SELECTION:
The Bible Can Be a Believer’s Worst Nightmare

And it’s a go-to book for sustaining ignorance and intolerance 



In my article here last week, I discussed six Bible texts that qualify as dealbreakers: upon analyzing these carefully, believers would be justified in saying, “Enough already,” and head for the exit. The cumulative impact of these six—and many more—should put traditional belief in the gutter. The feel-good Bible verses preached from the pulpit fall far short of cancelling the far too many terribly bad Bible texts. 

 

The worst nightmare becomes even more obvious when we step back and take a look at the big picture. There is no way the Bible meets the high standards that we would expect in a book written/dictated by a wise, perfect god. For a close look at this problem, check out Valerie Tarico’s article published in January 2018: Why Is the Bible So Badly Written?

WRITTEN PROBLEM:
Retype the Bible article from "The worst nightmare" to "So Badly Written?".

DATA EXTRACT:
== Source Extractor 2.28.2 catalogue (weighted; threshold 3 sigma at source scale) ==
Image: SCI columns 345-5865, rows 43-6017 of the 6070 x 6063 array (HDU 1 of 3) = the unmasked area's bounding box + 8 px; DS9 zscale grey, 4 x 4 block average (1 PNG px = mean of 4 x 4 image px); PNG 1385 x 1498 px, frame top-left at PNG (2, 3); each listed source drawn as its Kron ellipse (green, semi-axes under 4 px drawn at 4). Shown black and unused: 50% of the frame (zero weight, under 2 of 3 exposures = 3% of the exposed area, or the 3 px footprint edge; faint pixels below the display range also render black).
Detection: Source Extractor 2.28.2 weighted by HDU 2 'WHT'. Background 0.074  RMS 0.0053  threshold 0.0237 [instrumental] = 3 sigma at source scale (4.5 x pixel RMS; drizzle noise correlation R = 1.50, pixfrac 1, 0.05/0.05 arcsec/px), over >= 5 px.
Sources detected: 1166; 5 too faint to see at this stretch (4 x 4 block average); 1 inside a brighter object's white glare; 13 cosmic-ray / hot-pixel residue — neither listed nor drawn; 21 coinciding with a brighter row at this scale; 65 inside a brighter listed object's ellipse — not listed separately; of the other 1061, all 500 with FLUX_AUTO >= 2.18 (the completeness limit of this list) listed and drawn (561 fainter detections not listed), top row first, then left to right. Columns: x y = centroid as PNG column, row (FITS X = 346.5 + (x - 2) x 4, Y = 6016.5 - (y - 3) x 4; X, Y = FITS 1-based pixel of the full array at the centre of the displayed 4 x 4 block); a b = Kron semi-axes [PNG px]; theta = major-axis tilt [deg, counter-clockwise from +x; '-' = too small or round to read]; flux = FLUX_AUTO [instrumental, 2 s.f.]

RESPONSE TO THIS TASK:
The worst nightmare becomes even more obvious when we step back and take a look at the big picture. There is no way the Bible meets the high standards that we would expect in a book written/dictated by a wise, perfect god. For a close look at this problem, check out Valerie Tarico’s article published in January 2018: Why Is the Bible So Badly Written?